Pandemic ignites transformative scholarly journey for Dr Joy Petersen
- Joy Petersen’s doctoral research uncovers how first-generation students developed agency and intellectual virtues amid the disruptions of Covid-19.
- Her study illuminates the transformative power of humanising pedagogies and ethical care in residential education.
- The pandemic became a profound site of becoming – for Petersen and for the students whose stories anchor her work.
When Dr Joy Petersen considered doing a doctoral study, she imagined her research would focus on mentoring. As First-Year Student Experience Coordinator and Residence Head at the Centre for Student Life and Learning, she had spent years coordinating the University’s mentor programme. It seemed the obvious path. But the the upheaval of the Covid-19 pandemic quietly rewrote her research trajectory.
Living in residence with a small group of students who remained on campus during lockdown, she found herself inhabiting what she calls “an epiphany encounter in a liminal space”. It was this experience – intimate, disorienting and quietly transformative – that prompted her supervisor, Prof Aslam Fataar, to ask a deceptively simple question: “Tell me what you think happened during the pandemic.”
Upon his request she wrote short prose to record the profound shift she experienced. That written reflection became the seed of Petersen’s PhD. Pandemic Tales, an article she published on LitNet in 2020, drew wide attention and opened a pathway to deeper inquiry. Under Fataar’s supervision, she began tracing the educational journeys of the first-generation students she had lived alongside. Her longitudinal study followed who these students were before arriving at university, how they navigated their early experiences at SU, and how the lockdown shaped their unfolding identities.

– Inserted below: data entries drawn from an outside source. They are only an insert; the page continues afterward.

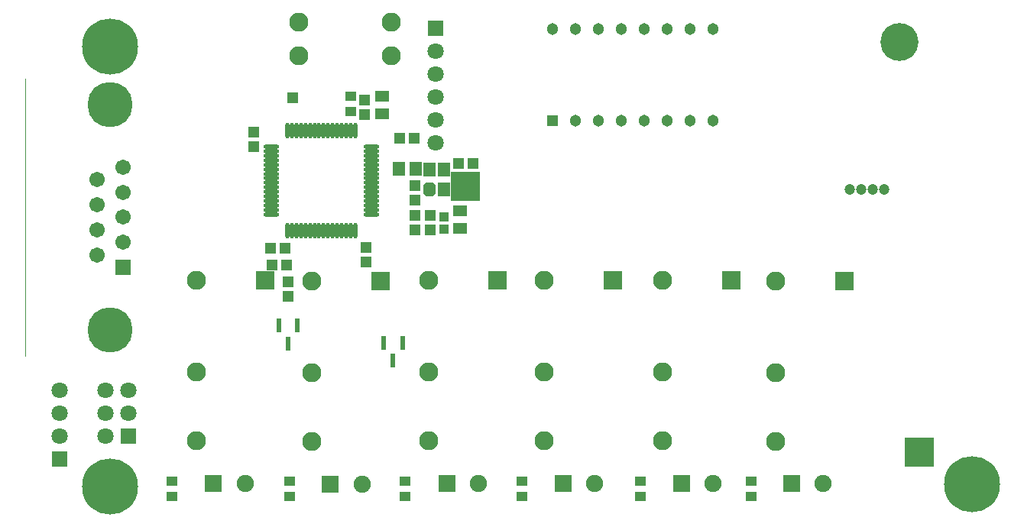
<source format=gbs>
G04*
G04 #@! TF.GenerationSoftware,Altium Limited,Altium NEXUS,2.1.9 (83)*
G04*
G04 Layer_Color=16711935*
%FSLAX44Y44*%
%MOMM*%
G71*
G01*
G75*
%ADD18C,0.1000*%
%ADD32R,0.6100X1.6100*%
%ADD46R,1.2032X1.1032*%
%ADD47R,1.6032X1.2032*%
%ADD53R,1.2032X1.2032*%
%ADD60R,1.2032X1.2032*%
%ADD61R,2.1032X2.1032*%
%ADD62C,2.1032*%
%ADD63R,1.9032X1.9032*%
%ADD64C,1.9032*%
%ADD65C,4.2032*%
%ADD66C,6.2032*%
%ADD67R,1.8032X1.8032*%
%ADD68C,1.8032*%
%ADD69C,1.2032*%
%ADD70R,1.3032X1.3032*%
%ADD71C,1.3032*%
%ADD72C,5.0032*%
%ADD73C,1.7032*%
%ADD74R,1.7032X1.7032*%
%ADD102R,3.2032X3.2032*%
%ADD103R,1.3532X1.6032*%
G04:AMPARAMS|DCode=104|XSize=1.6032mm|YSize=1.3532mm|CornerRadius=0mm|HoleSize=0mm|Usage=FLASHONLY|Rotation=270.000|XOffset=0mm|YOffset=0mm|HoleType=Round|Shape=Octagon|*
%AMOCTAGOND104*
4,1,8,-0.3383,-0.8016,0.3383,-0.8016,0.6766,-0.4633,0.6766,0.4633,0.3383,0.8016,-0.3383,0.8016,-0.6766,0.4633,-0.6766,-0.4633,-0.3383,-0.8016,0.0*
%
%ADD104OCTAGOND104*%

%ADD105R,1.4032X1.6032*%
%ADD106R,1.1032X1.0032*%
%ADD107O,1.7532X0.4532*%
%ADD108O,0.4532X1.7532*%
D18*
X255800Y444170D02*
Y752170D01*
D32*
X663866Y439078D02*
D03*
X674116Y458978D02*
D03*
X653616D02*
D03*
X547370Y458172D02*
D03*
X557620Y478072D02*
D03*
X537120D02*
D03*
D46*
X1060450Y288680D02*
D03*
Y305680D02*
D03*
X937768Y288680D02*
D03*
Y305680D02*
D03*
X806196Y288680D02*
D03*
Y305680D02*
D03*
X548894Y288680D02*
D03*
Y305680D02*
D03*
X419100Y288680D02*
D03*
Y305680D02*
D03*
X676910Y288680D02*
D03*
Y305680D02*
D03*
X617220Y715400D02*
D03*
Y732400D02*
D03*
D47*
X651510Y732470D02*
D03*
Y712470D02*
D03*
X737870Y605630D02*
D03*
Y585630D02*
D03*
D53*
X547370Y510160D02*
D03*
Y526160D02*
D03*
X509270Y692530D02*
D03*
Y676530D02*
D03*
X688340Y616840D02*
D03*
Y632840D02*
D03*
X704850Y583820D02*
D03*
Y599820D02*
D03*
X688340Y583820D02*
D03*
Y599820D02*
D03*
X633730Y548260D02*
D03*
Y564260D02*
D03*
X632460Y712090D02*
D03*
Y728090D02*
D03*
D60*
X552450Y730250D02*
D03*
X529464Y545338D02*
D03*
X545464D02*
D03*
X687450Y685800D02*
D03*
X671450D02*
D03*
X543940Y563880D02*
D03*
X527940D02*
D03*
X752220Y657860D02*
D03*
X736220D02*
D03*
D61*
X650240Y527304D02*
D03*
X1163574Y527558D02*
D03*
X1038352Y528320D02*
D03*
X907542Y528066D02*
D03*
X779526Y528320D02*
D03*
X521970Y528574D02*
D03*
D62*
X574040Y349504D02*
D03*
Y425704D02*
D03*
Y527304D02*
D03*
X1087374Y349758D02*
D03*
Y425958D02*
D03*
Y527558D02*
D03*
X962152Y350520D02*
D03*
Y426720D02*
D03*
Y528320D02*
D03*
X831342Y350266D02*
D03*
Y426466D02*
D03*
Y528066D02*
D03*
X703326Y350520D02*
D03*
Y426720D02*
D03*
Y528320D02*
D03*
X445770Y350774D02*
D03*
Y426974D02*
D03*
Y528574D02*
D03*
X661912Y814494D02*
D03*
X559412D02*
D03*
X661912Y777494D02*
D03*
X559412D02*
D03*
D63*
X852170Y302720D02*
D03*
X464820D02*
D03*
X594360Y302260D02*
D03*
X723190Y302720D02*
D03*
X983540D02*
D03*
X1105460D02*
D03*
D64*
X887170D02*
D03*
X499820D02*
D03*
X629360Y302260D02*
D03*
X758190Y302720D02*
D03*
X1018540D02*
D03*
X1140460D02*
D03*
D65*
X1225042Y792734D02*
D03*
D66*
X1305306Y302260D02*
D03*
X350000Y299720D02*
D03*
Y787400D02*
D03*
D67*
X711200Y807720D02*
D03*
X294640Y330200D02*
D03*
X370840Y355600D02*
D03*
D68*
X711200Y782320D02*
D03*
Y756920D02*
D03*
Y731520D02*
D03*
Y706120D02*
D03*
Y680720D02*
D03*
X294640Y406400D02*
D03*
Y381000D02*
D03*
Y355600D02*
D03*
X345440Y406400D02*
D03*
X370840D02*
D03*
X345440Y381000D02*
D03*
X370840D02*
D03*
X345440Y355600D02*
D03*
D69*
X1207570Y628650D02*
D03*
X1195070D02*
D03*
X1182570D02*
D03*
X1170070D02*
D03*
D70*
X840740Y704850D02*
D03*
D71*
X866140D02*
D03*
X891540D02*
D03*
X916940D02*
D03*
X942340D02*
D03*
X967740D02*
D03*
X993140D02*
D03*
X1018540D02*
D03*
Y806450D02*
D03*
X993140D02*
D03*
X967740D02*
D03*
X942340D02*
D03*
X916940D02*
D03*
X891540D02*
D03*
X866140D02*
D03*
X840740D02*
D03*
D72*
X350000Y473170D02*
D03*
Y723170D02*
D03*
D73*
X335800Y639720D02*
D03*
Y612020D02*
D03*
Y584320D02*
D03*
Y556620D02*
D03*
X364200Y570470D02*
D03*
Y653570D02*
D03*
Y625870D02*
D03*
Y598170D02*
D03*
D74*
Y542770D02*
D03*
D102*
X1246632Y337566D02*
D03*
X744220Y632460D02*
D03*
D103*
X704470Y651080D02*
D03*
X720470Y629080D02*
D03*
Y651080D02*
D03*
D104*
X704470Y629080D02*
D03*
D105*
X688450Y651510D02*
D03*
X670450D02*
D03*
D106*
X720090Y584820D02*
D03*
Y598820D02*
D03*
D107*
X639450Y676310D02*
D03*
Y671310D02*
D03*
Y666310D02*
D03*
Y661310D02*
D03*
Y656310D02*
D03*
Y651310D02*
D03*
Y646310D02*
D03*
Y641310D02*
D03*
Y636310D02*
D03*
Y631310D02*
D03*
Y626310D02*
D03*
Y621310D02*
D03*
Y616310D02*
D03*
Y611310D02*
D03*
Y606310D02*
D03*
Y601310D02*
D03*
X528950D02*
D03*
Y606310D02*
D03*
Y611310D02*
D03*
Y616310D02*
D03*
Y621310D02*
D03*
Y626310D02*
D03*
Y631310D02*
D03*
Y636310D02*
D03*
Y641310D02*
D03*
Y646310D02*
D03*
Y651310D02*
D03*
Y656310D02*
D03*
Y661310D02*
D03*
Y666310D02*
D03*
Y671310D02*
D03*
Y676310D02*
D03*
D108*
X621700Y583560D02*
D03*
X616700D02*
D03*
X611700D02*
D03*
X606700D02*
D03*
X601700D02*
D03*
X596700D02*
D03*
X591700D02*
D03*
X586700D02*
D03*
X581700D02*
D03*
X576700D02*
D03*
X571700D02*
D03*
X566700D02*
D03*
X561700D02*
D03*
X556700D02*
D03*
X551700D02*
D03*
X546700D02*
D03*
Y694060D02*
D03*
X551700D02*
D03*
X556700D02*
D03*
X561700D02*
D03*
X566700D02*
D03*
X571700D02*
D03*
X576700D02*
D03*
X581700D02*
D03*
X586700D02*
D03*
X591700D02*
D03*
X596700D02*
D03*
X601700D02*
D03*
X606700D02*
D03*
X611700D02*
D03*
X616700D02*
D03*
X621700D02*
D03*
M02*

</source>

A pedagogy of care and becoming
At the heart of Petersen’s dissertation is an integration of humanising and care-centred pedagogies aimed at cultivating epistemic virtues – dispositions and qualities such as intellectual humility, curiosity, an openness to engage and a will to learn. Her research follows students across several years, capturing their pre-pandemic histories, their shared experiences during lockdown, and their later reflections three years on. What emerges is a textured account of epistemic becoming – the gradual formation of agency and intellectual character.

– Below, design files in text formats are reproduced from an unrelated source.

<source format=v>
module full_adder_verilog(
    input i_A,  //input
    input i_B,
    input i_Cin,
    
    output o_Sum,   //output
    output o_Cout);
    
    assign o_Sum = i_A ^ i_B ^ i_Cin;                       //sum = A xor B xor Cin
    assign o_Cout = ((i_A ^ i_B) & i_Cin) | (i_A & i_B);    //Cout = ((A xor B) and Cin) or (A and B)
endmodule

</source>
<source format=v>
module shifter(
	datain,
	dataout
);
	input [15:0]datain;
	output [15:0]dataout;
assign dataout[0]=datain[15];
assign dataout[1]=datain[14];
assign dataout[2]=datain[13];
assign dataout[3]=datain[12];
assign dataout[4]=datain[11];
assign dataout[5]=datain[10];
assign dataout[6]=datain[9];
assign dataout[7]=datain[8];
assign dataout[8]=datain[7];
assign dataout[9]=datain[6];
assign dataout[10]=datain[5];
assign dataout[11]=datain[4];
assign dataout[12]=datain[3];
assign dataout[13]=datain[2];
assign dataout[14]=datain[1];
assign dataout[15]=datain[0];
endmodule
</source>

Petersen speaks with admiration about the students’ growth. “They arrived with dreams and aspirations – and they refused to allow the pandemic to derail their plans.” Their pandemic encounter, framed as a Residential Education and Support Programme, became a catalyst for the students’ transformation. They became intentionally engage in student life and in class, sought leadership opportunities and developed habits of deep reflection. “They became contemplative,” she says. “They asked themselves the hard questions – about their beliefs, their cultures, their life goals – and they did so productively and purposefully.”
Transformation, relationship and the work of belonging
After nine years at SU, Petersen’s understanding of transformation has matured.
“Transformation is slow, and if done with sincerity, the results can be equitable and enduring,” she says. “It depends on each of us doing the work of changing ourselves and our thinking – to positively shape our future.”
Petersen credits her family for helping her through the highs and lows of her research journey. “I’m deeply grateful to my husband, Michael, who has continually replenished my empty cup and cared for my sometimes-weary soul. By offering me the gift of space, time, and solitude, he helped bring this project to fruition. My children, Wade and Lotti, and my grandchild, Flora, have been my constant sources of inspiration and the quiet heartbeat of my motivation.”
She also pays tribute to her supervisor for the “amazing learning experience”. “Thank you for believing in me and bringing this thesis into the light!”
Looking to the future, Petersen is turning her attention to how universities might cultivate intellectual virtues in an era of accelerated technological change. “We cannot only teach young people about knowledge,” she argues. “We must teach them how to use knowledge – and how to use AI – intelligently, discerningly, prudently. Knowledge is everywhere now; it is no longer a scarce commodity.”
Her message to students entering an unpredictable world is rooted in her research.
“My work shows the transformative role of care and humanizing pedagogies in nurturing intellectual virtues such as integrity, intellectual humility, tenacity and courage.” She hopes graduates will engage these virtues with greater intention as they navigate the complex professional landscape.
Finding stillness, finding purpose
Through her doctoral journey, Petersen has embraced a philosophy that both steadies and guides her: learning is not only an academic pursuit but a “posture of being”; and meaning often reveals itself in moments of quiet stillness.
She finds such stillness on early-morning walks through the Coetzenburg mountains or along the river – gentle rituals that “provide the salve for my soul.”
People often remark that she lives her name. She smiles as she recalls describing her life philosophy to a student: “Chasing joy, finding joy, and (now) living joy.” It is a sentiment woven through her work with students, her scholarship, and the relationships she continues to nurture – a testament to the becoming that shaped her, just as she has helped shape others.